◆ WHAT IS EXPECTED
Starting at the line that contains "(T12.2) (H)", write out each line through the end of the data below, exactly as it stands. Skip any pictures.

Start of EXTRACTED RECORDS

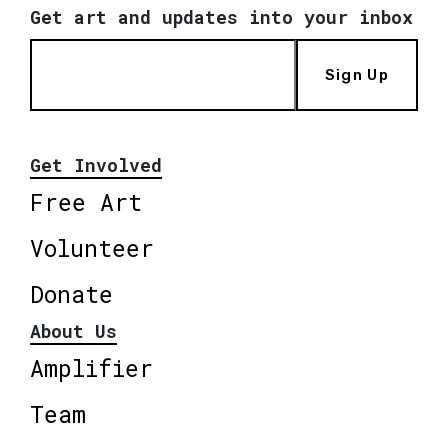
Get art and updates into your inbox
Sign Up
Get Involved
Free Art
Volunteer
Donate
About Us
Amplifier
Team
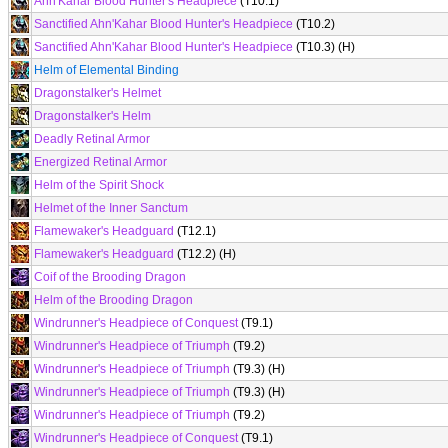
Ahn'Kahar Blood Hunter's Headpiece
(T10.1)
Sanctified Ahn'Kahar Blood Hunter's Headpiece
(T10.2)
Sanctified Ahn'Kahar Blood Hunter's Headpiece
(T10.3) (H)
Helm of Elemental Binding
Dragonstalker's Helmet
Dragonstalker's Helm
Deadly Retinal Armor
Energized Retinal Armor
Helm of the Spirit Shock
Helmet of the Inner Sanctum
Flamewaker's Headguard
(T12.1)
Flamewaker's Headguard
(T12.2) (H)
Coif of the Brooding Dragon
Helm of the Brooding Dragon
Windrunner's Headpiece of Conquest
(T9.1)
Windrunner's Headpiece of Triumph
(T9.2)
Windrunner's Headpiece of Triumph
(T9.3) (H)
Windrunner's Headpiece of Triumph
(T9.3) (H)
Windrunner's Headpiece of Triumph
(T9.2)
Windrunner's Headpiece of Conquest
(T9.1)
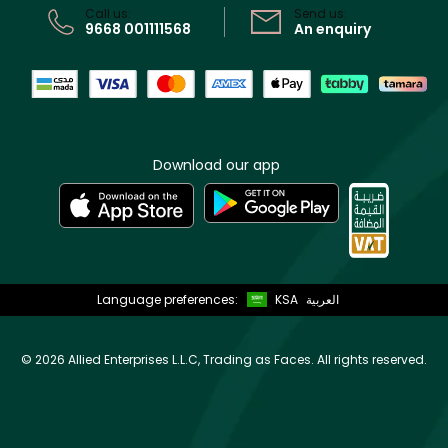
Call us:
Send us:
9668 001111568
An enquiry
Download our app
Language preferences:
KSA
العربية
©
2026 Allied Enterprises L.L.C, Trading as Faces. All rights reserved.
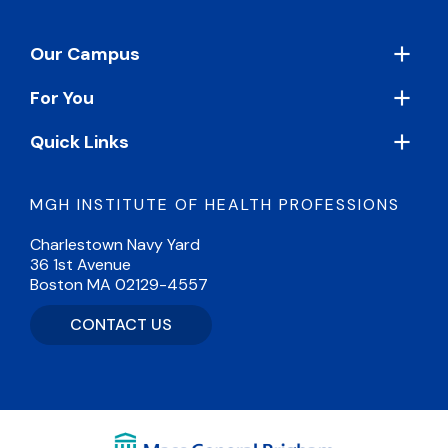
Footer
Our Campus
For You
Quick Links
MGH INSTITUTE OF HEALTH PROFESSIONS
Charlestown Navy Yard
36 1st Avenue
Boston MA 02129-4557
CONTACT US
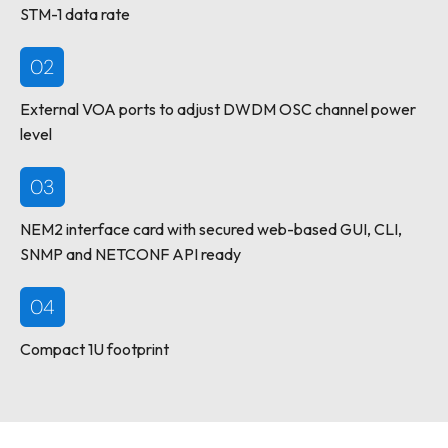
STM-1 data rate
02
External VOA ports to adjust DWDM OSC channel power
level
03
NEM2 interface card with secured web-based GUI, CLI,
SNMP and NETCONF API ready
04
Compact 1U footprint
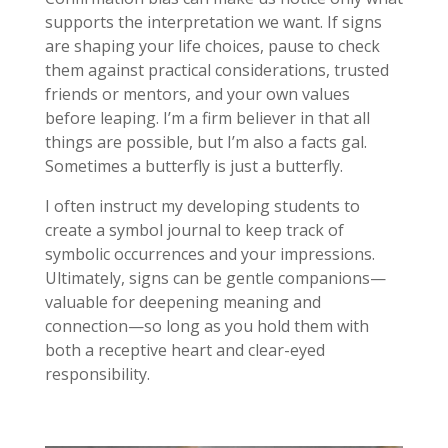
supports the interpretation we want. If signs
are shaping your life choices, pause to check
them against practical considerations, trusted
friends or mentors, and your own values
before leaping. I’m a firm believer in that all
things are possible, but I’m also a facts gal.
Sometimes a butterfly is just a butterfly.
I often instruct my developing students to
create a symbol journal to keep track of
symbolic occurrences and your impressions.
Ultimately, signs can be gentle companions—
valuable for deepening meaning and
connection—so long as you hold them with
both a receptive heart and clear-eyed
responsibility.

End of EXTRACTED RECORDS

◆ SOLUTION
(T12.2) (H)
Coif of the Brooding Dragon
Helm of the Brooding Dragon
Windrunner's Headpiece of Conquest
(T9.1)
Windrunner's Headpiece of Triumph
(T9.2)
Windrunner's Headpiece of Triumph
(T9.3) (H)
Windrunner's Headpiece of Triumph
(T9.3) (H)
Windrunner's Headpiece of Triumph
(T9.2)
Windrunner's Headpiece of Conquest
(T9.1)
Call us:
Send us:
9668 001111568
An enquiry
Download our app
Language preferences:
KSA
العربية
©
2026 Allied Enterprises L.L.C, Trading as Faces. All rights reserved.
Footer
Our Campus
For You
Quick Links
MGH INSTITUTE OF HEALTH PROFESSIONS
Charlestown Navy Yard
36 1st Avenue
Boston MA 02129-4557
CONTACT US
STM-1 data rate
02
External VOA ports to adjust DWDM OSC channel power
level
03
NEM2 interface card with secured web-based GUI, CLI,
SNMP and NETCONF API ready
04
Compact 1U footprint
supports the interpretation we want. If signs
are shaping your life choices, pause to check
them against practical considerations, trusted
friends or mentors, and your own values
before leaping. I’m a firm believer in that all
things are possible, but I’m also a facts gal.
Sometimes a butterfly is just a butterfly.
I often instruct my developing students to
create a symbol journal to keep track of
symbolic occurrences and your impressions.
Ultimately, signs can be gentle companions—
valuable for deepening meaning and
connection—so long as you hold them with
both a receptive heart and clear-eyed
responsibility.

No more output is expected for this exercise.